### [SOURCE DOCUMENT]
-*-*-

[LINK] U.S. Plans for Cyber Warfare

Viveka listmail2@karmanaut.com
Fri, 14 Feb 2003 23:51:17 +1100

At 11:48 AM +1100 13/2/03, David Lochrin wrote:
>At 8/02/03 10:13, Brenda Aynsley wrote:
>>FYI ... U.S. Plans for Cyber Warfare 08:50 AM Feb. 07, 2003 PT...
>>WASHINGTON -- President Bush has ordered the government to draw up
>>guidelines for electronic attacks against enemy computer networks...
>    Now who still believes that proprietary software from US 
>suppliers is free of back doors and surveillance tools?  When 
>Microsoft rummages around your computer in the process of 
>"installing a live update" I wonder what else it might do?  I can't 
>imagine the US National Security Agency hasn't been to see 
>Microsoft, Symantec, ZoneLabs and other suppliers of widely used 
>"free" software.

They'd be mad not to, given their objectives and terms of reference.

-*-*-

### [DIRECTION 1]
Reproduce the whole mailing list message about U.S. cyber warfare plans word for word.

### [Dataset excerpt]
-*-*-

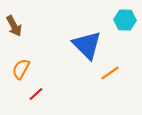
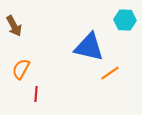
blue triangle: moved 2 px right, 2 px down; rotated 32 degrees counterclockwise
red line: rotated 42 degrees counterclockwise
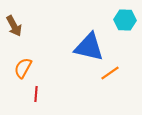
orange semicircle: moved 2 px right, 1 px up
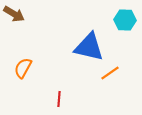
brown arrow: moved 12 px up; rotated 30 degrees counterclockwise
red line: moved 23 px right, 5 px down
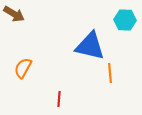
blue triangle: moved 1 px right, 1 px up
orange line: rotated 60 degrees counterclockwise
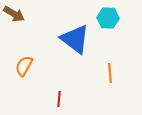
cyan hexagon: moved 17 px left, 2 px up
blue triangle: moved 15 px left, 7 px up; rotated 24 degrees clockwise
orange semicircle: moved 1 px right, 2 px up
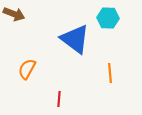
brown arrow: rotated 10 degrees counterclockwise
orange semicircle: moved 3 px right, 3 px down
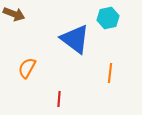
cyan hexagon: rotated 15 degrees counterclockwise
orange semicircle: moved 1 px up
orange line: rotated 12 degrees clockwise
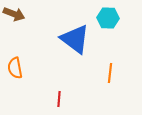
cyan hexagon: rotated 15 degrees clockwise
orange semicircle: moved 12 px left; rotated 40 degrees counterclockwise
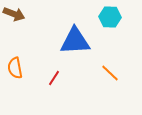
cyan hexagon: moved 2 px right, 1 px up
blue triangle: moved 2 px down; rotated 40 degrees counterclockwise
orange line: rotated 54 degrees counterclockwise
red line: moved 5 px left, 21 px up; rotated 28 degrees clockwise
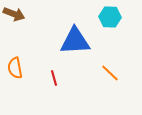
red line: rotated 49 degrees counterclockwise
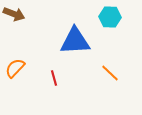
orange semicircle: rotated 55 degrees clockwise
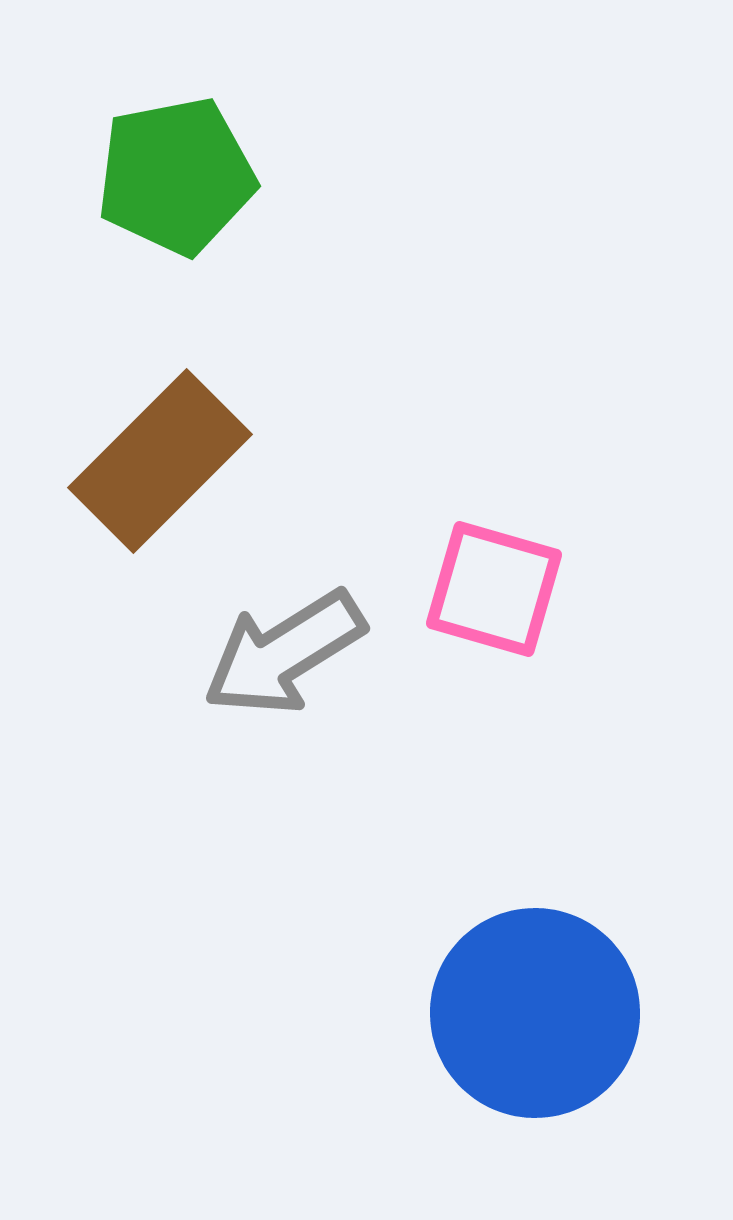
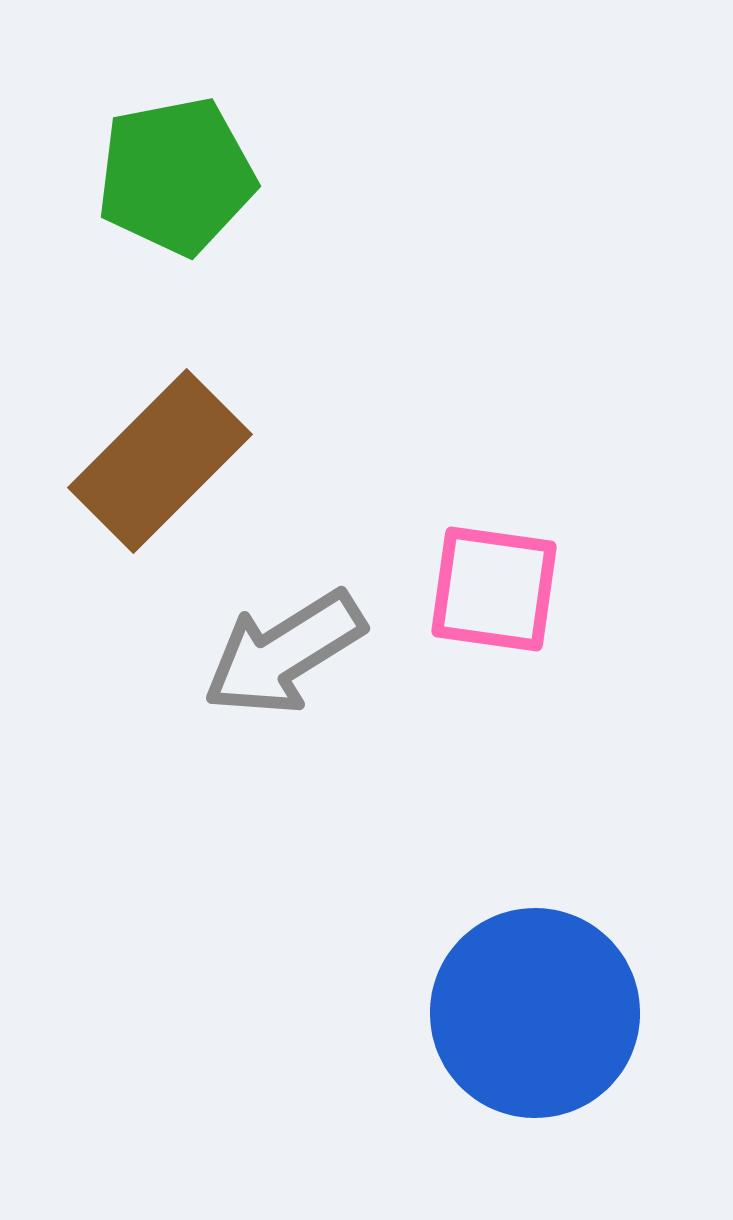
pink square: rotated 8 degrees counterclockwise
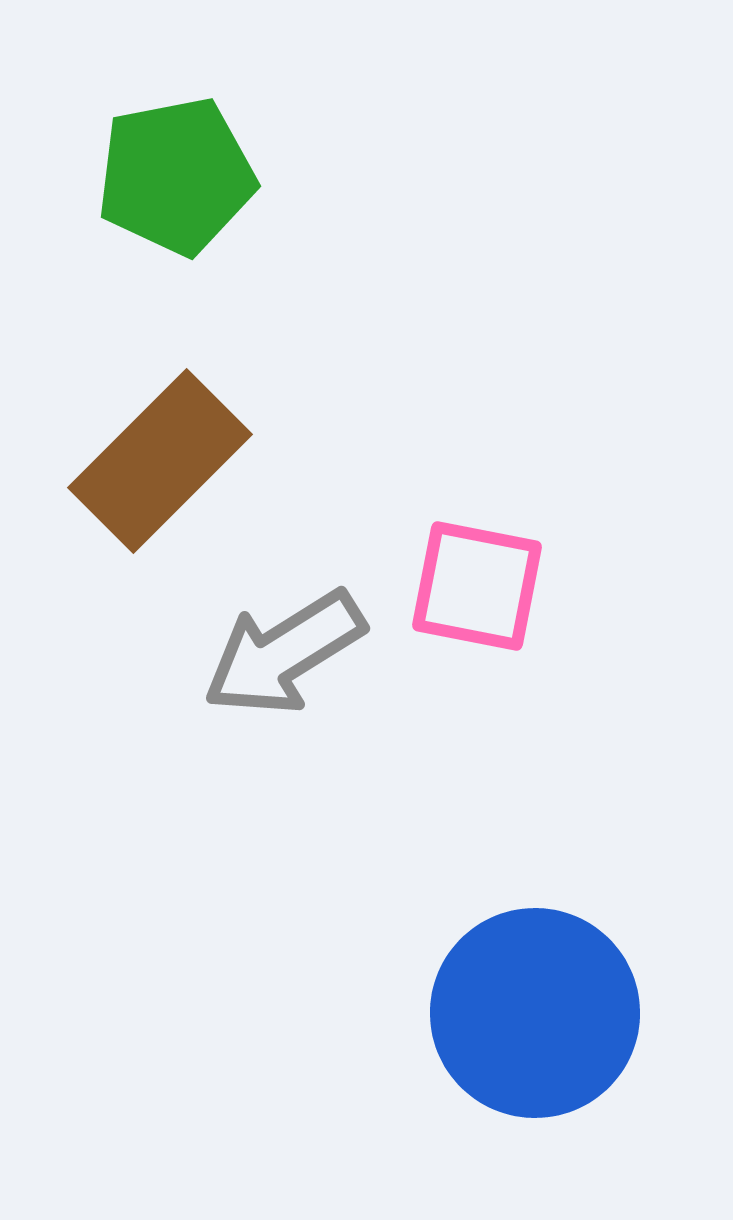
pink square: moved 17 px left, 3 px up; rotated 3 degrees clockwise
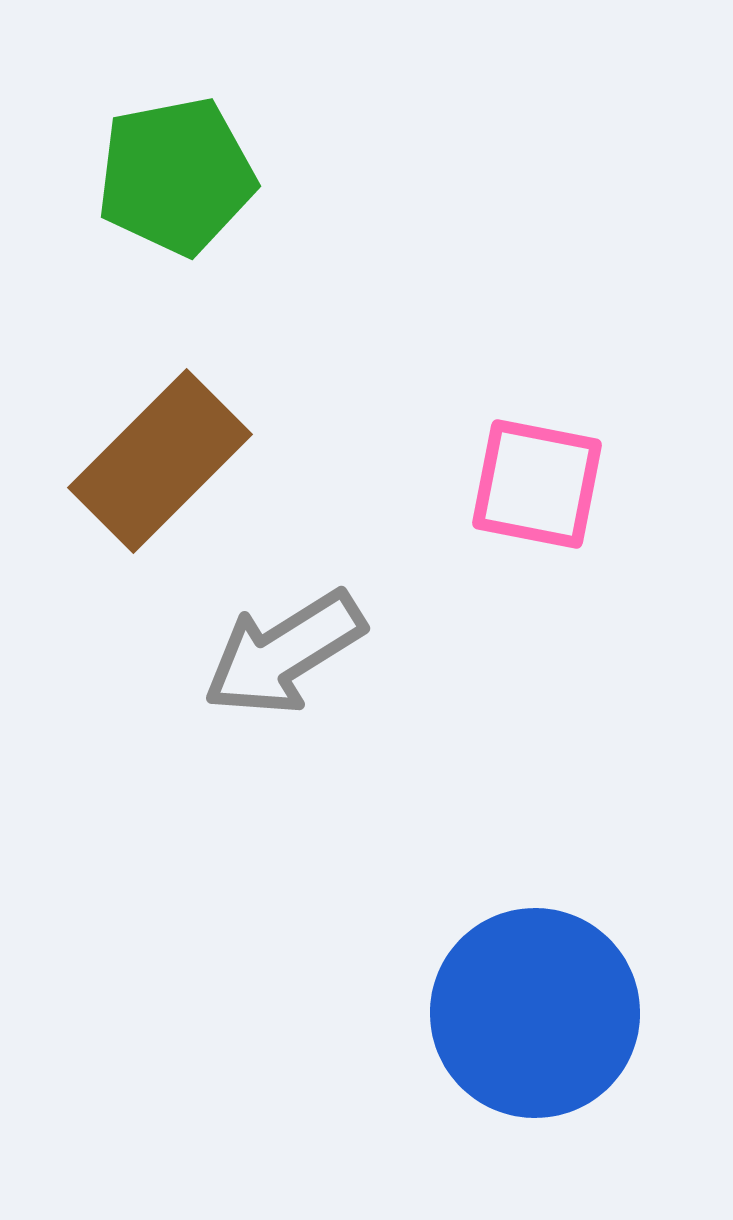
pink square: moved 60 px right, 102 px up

-*-*-

### [DIRECTION 2]
Arrange the records, from their start through the line containing "red line: moved 23 px right, 5 px down", as a Markdown table with columns n and Line, leaving out blank lines and pictures.

### [TASK SOLUTION 1]
[LINK] U.S. Plans for Cyber Warfare

Viveka listmail2@karmanaut.com
Fri, 14 Feb 2003 23:51:17 +1100

At 11:48 AM +1100 13/2/03, David Lochrin wrote:
>At 8/02/03 10:13, Brenda Aynsley wrote:
>>FYI ... U.S. Plans for Cyber Warfare 08:50 AM Feb. 07, 2003 PT...
>>WASHINGTON -- President Bush has ordered the government to draw up
>>guidelines for electronic attacks against enemy computer networks...
>    Now who still believes that proprietary software from US 
>suppliers is free of back doors and surveillance tools?  When 
>Microsoft rummages around your computer in the process of 
>"installing a live update" I wonder what else it might do?  I can't 
>imagine the US National Security Agency hasn't been to see 
>Microsoft, Symantec, ZoneLabs and other suppliers of widely used 
>"free" software.

They'd be mad not to, given their objectives and terms of reference.

### [TASK SOLUTION 2]
| n | Line |
|---|---|
| 1 | blue triangle: moved 2 px right, 2 px down; rotated 32 degrees counterclockwise |
| 2 | red line: rotated 42 degrees counterclockwise |
| 3 | orange semicircle: moved 2 px right, 1 px up |
| 4 | brown arrow: moved 12 px up; rotated 30 degrees counterclockwise |
| 5 | red line: moved 23 px right, 5 px down |